Funk-filled German jazz quartet Mo’ Blow feels like a blast of sunshine after a lot of rain- the kind that makes you want to turn the music up recklessly loud. This new album Gimme the Boots has a big band’s punch: anarchic energy played with incredible precision.
Call Me Milroy jumps to attention with a 70s Average White Band feel, full of snappy blues-scale-based riffs. Felix F. Falk’s slap-tongued sax sparks off drummer André Seidel’s huge backbeat. Club rhythms jump out from behind Matti Klein’s Fender Rhodes solo, before it all drops effortlessly back into the original groove. The Wendland Revolt tips its hat to the 70s with wah wah sax, and Rocket Swing struts and frets over Tobias Fleischer’s stomping electric bass. In Slingshot, Fleischer’s slap bass buzzes with energy. Falk mostly pays tenor but his baritone grunts here recall the Stax sound. In Headbutt, he intersperses his guttural sounds with some rhythmic high cuica-like squeaks, over powerful gospel and even disco beats, with occasionally walking bass. Seidel’s sound is amazingly full- as if he’s playing several hundred cymbals at once. Gimme the Boots (they all wear matching red boots on stage) opens with Falk on didgeridoo (!), Fender Rhodes riffs building like a guitar over an impossibly danceable backbeat and juicy baritone, with a Maceo Parker edge to the tone.

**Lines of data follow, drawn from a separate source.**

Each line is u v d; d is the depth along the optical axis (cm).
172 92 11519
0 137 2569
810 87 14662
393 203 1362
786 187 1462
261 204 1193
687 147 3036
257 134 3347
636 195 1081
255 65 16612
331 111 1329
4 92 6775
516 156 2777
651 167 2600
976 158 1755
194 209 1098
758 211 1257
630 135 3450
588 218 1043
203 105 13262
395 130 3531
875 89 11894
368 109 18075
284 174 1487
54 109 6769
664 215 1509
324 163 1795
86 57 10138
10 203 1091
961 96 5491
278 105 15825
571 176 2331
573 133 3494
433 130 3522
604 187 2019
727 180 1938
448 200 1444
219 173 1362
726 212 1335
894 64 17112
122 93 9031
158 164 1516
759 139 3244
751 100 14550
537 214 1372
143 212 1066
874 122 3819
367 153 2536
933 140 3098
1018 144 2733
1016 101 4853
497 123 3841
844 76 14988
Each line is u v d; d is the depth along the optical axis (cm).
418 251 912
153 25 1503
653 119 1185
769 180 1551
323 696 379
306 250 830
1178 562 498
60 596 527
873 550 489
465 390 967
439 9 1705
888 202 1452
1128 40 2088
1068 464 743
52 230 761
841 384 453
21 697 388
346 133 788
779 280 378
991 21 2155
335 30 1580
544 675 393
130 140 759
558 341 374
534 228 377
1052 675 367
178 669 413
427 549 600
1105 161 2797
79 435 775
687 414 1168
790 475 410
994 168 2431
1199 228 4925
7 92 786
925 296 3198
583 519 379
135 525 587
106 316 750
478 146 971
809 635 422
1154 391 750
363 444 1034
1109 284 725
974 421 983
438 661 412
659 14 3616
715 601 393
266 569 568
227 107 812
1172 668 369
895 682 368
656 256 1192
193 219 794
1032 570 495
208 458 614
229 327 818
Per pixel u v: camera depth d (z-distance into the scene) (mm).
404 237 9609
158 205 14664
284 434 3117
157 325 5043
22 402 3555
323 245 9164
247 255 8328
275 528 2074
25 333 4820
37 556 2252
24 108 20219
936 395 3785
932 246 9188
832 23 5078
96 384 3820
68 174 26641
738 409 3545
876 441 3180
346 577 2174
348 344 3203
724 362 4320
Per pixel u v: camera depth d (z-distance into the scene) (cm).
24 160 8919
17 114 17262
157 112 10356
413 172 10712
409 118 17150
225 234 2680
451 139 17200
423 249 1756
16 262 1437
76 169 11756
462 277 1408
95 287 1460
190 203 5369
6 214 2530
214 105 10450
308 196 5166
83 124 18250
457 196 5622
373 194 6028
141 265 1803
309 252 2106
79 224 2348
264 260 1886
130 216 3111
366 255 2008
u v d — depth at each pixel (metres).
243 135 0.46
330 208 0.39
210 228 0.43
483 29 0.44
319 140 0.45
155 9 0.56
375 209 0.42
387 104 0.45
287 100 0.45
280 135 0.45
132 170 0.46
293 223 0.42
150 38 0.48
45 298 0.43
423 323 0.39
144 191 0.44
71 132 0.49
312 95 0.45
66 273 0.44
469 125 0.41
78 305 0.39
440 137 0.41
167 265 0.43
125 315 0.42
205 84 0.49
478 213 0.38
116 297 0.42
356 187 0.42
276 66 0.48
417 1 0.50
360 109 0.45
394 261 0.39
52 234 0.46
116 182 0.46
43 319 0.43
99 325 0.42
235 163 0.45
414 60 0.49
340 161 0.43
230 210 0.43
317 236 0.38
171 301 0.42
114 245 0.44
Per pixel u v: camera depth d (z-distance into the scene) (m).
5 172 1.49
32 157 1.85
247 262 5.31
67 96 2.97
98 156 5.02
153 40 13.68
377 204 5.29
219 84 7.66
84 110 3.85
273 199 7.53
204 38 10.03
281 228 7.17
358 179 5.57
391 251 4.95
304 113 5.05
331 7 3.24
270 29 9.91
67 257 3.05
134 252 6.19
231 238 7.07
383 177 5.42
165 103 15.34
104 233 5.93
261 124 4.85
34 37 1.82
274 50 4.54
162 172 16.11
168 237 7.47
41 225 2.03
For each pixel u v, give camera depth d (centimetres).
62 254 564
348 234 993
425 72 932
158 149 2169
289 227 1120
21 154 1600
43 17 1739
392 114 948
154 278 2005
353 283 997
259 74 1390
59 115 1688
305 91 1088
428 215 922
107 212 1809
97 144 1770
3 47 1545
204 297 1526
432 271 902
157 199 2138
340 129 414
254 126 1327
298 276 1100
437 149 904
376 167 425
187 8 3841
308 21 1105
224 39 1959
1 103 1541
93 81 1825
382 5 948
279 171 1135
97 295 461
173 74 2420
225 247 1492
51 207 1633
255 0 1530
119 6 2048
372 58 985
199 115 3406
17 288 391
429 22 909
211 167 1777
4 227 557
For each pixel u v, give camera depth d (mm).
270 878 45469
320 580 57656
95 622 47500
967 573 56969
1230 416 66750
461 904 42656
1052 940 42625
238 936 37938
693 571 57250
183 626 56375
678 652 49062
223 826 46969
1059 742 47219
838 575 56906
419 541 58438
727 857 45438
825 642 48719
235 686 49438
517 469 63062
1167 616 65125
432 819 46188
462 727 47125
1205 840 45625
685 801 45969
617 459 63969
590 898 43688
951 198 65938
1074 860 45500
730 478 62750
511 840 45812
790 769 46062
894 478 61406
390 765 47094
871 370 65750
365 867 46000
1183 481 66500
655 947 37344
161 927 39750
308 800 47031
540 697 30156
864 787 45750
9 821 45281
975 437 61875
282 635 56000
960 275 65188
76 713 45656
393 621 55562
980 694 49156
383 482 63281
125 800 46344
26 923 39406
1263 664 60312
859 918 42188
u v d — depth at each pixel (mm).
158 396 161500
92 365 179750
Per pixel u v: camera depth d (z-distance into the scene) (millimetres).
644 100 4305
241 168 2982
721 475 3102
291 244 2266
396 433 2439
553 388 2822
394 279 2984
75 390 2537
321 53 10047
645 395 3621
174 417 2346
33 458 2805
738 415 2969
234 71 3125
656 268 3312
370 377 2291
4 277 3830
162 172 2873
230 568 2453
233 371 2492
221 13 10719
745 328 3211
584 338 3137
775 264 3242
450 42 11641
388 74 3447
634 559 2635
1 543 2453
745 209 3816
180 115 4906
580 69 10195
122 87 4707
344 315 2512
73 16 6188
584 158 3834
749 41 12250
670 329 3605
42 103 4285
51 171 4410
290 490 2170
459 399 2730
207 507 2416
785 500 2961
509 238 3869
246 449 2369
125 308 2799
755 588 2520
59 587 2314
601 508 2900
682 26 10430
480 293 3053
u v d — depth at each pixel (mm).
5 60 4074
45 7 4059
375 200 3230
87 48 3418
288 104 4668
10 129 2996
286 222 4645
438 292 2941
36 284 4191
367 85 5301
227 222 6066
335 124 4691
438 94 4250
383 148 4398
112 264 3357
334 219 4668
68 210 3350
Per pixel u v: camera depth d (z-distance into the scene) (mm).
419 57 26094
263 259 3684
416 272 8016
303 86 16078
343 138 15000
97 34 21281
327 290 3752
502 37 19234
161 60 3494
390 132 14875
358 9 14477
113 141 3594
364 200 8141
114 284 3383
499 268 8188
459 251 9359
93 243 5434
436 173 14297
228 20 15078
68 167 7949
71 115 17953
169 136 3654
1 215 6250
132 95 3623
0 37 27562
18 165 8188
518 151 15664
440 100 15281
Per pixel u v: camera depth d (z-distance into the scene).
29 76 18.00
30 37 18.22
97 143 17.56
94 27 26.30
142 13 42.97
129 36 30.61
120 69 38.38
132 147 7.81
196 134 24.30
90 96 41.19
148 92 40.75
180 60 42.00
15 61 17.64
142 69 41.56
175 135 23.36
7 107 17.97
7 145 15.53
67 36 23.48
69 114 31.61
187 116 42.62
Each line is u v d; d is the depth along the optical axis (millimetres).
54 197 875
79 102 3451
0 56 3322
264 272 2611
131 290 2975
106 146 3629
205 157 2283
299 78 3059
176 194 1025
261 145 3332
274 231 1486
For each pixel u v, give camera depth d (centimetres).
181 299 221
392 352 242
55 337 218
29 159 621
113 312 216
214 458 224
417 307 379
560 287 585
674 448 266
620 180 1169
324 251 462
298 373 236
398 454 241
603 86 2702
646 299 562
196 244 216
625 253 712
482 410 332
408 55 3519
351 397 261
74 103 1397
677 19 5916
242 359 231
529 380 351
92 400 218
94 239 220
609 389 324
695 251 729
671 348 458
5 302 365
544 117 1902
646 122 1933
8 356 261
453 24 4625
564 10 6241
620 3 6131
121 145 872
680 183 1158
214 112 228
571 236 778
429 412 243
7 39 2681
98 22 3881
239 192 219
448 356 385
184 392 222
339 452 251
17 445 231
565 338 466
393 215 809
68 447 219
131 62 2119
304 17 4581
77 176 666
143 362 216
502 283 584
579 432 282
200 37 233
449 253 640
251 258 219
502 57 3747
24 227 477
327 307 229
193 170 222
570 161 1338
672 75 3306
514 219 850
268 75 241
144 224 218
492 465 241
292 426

There are slower pieces, with shifty time signatures, like the ambient Ray: this is a little like St Germain’s Tourist, but without samples, and with growly bari. Winter Came Early is more melancholy, Falk sounding a little smoother, like Kirk Whalum. Klein admires Esbjörn Svensson and Brad Mehldau, and you can hear their influence in his fine keyboard solo. In Sunsqueezed, Falk plays trancelike percussion, with some Balearic beats bristling among Seidel’s drums.
When Bunny Went Bonkers has sax like a gruffer Grover Washington, a Steely Dan groove and singable hook lines. Papa’s Pancakes is almost Afrobeat, with sunny sax/keyboard harmonies that could have been played by Michael Brecker’s EWI.
Mo’ Blow have worked together for over 10 years, and it shows. You want to dance but not miss any of the intricate arrangements. This is high-vis jazz funk, where the big, bright picture doesn’t blind you to the subtle details.